First thoughts on Shiraz

This is going to be a fantastic time.

Food will, of course, all be excellent. We started today with calepuche, a soup of lamb’s tongue and offal. Doesn’t sound like it could be, but it was a favorite of ours even as kids. This was supposedly the best in the city (and definitely the best I’ve had). Lunch was at a buffet with literally hundreds of different dishes from which to choose. I was surprised to see a Trip Advisor recommended sticker on the door! The highlights there were watching the baker cook sangak bread in a clay oven atop tiny hot stones and my first taste of a dish made of olives covered in a paste of pomegranate molasses and ground walnuts with torshi spices. Dinner was homemade khorest e bademjan, eggplant stew with tender baby goat meat, and an assortment of pickled veggies with rice and tahdeeg.
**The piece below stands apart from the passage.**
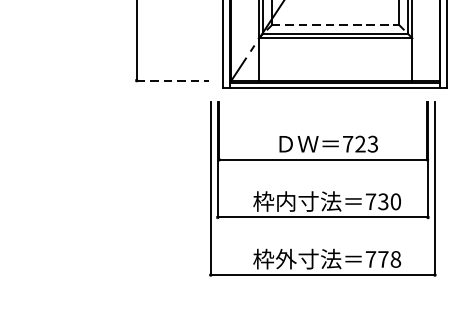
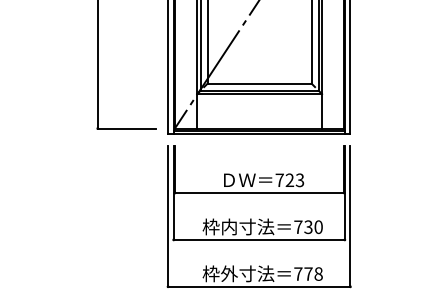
line: (335, 25) -> (259, 83), dashed -> solid
line: (173, 80) -> (127, 128), dashed -> solid
part: (321, 188) -> (258, 216), moved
The weather is beautiful, the jetlag is real, the people are as lovely and welcoming as expected. Passport control was surprisingly uneventful once we got over a little language-based misunderstanding. I was pleased to see that the line for non-Iranian tourist entry was almost as long as the Iranian passport-holders line, mostly made up of one German and one Italian tour group.

Norah is a hit. I keep over hearing exclamations about her hair being like gold, plenty of people are pinching her cheeks, trying to give her candy, and blessing her. She’s eating it up. She has had a couple of cultural misunderstandings herself, one of which she blamed on the other party not being ‘real and speaking real like me.’ Our ideas about what is real are expanding every day. She asked my dad tonight, ‘Baba, why do Iranian people always yell?’ and was pleased to learn that they aren’t all angry.

This place is busy, loud, dusty, beautiful, and delicious. I hope this is the first trip of many.

No time now but I don’t want to forget about the recycling scouts, the ‘old bread for salt’ man and the cow trucks.